La madera del escritorio está fría, contrasta con el aliento caliente que roza su cuello.

Hinata se estremece ante un nuevo empujón. Él no tiene prisa, se hunde y sale cómo si estuviera recorriendo a propósito cada una de sus terminaciones nerviosas.

Él le da, ella lo acepta.

La tela de su capa está entre sus dedos: gruesa y áspera, cómo la voz que llama su nombre cuando se derrama en su interior.

Él se aparta. Ella se cubre. Y entonces otra vez no significa nada.

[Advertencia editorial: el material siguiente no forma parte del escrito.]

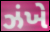
ઝંખે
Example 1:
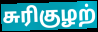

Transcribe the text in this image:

சுரிகுழற்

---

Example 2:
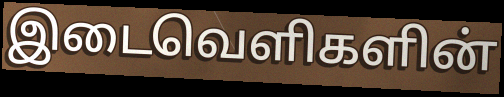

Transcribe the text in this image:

இடைவெளிகளின்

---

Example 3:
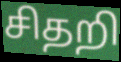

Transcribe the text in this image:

சிதறி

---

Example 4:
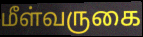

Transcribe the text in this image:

மீள்வருகை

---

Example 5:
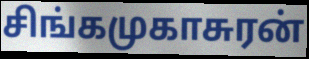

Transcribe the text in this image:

சிங்கமுகாசுரன்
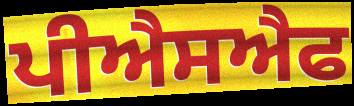
ਪੀਐਸਐਫ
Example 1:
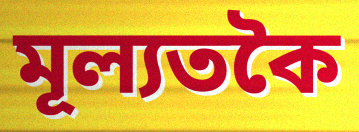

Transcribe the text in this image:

মূল্যতকৈ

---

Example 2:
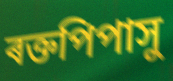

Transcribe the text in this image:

ৰক্তপিপাসু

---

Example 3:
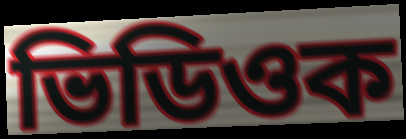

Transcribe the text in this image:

ভিডিওক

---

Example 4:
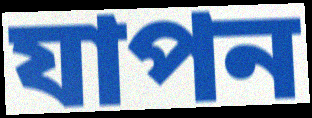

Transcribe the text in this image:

যাপন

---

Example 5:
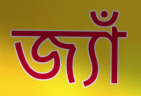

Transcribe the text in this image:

জ্যাঁ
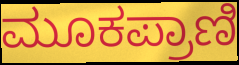
ಮೂಕಪ್ರಾಣಿ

No la mira mientras sale de su oficina.

Ella no se atreve a despedirse, temerosa de romper las normas tácitas de su acuerdo silencioso.

Tan abnegada, tan patética.

El remordimiento llega puntual mientras sale del pasillo.

Se plantearía terminar con esto cada vez. Pero igual volvería. Siempre lo hacía.

Luego, al encontrarse con su esposa la saludaría fingiendo una sonrisa. Se atormentaría con la culpa al mirar en sus ojos verdes.

Igual va a verlo al día siguiente.

Él se acerca, hipnotizándola con sus ojos azules. Ella lo recibe con las piernas abiertas.

Porque esto era todo lo que él podía ofrecerle y ella lo necesitaba.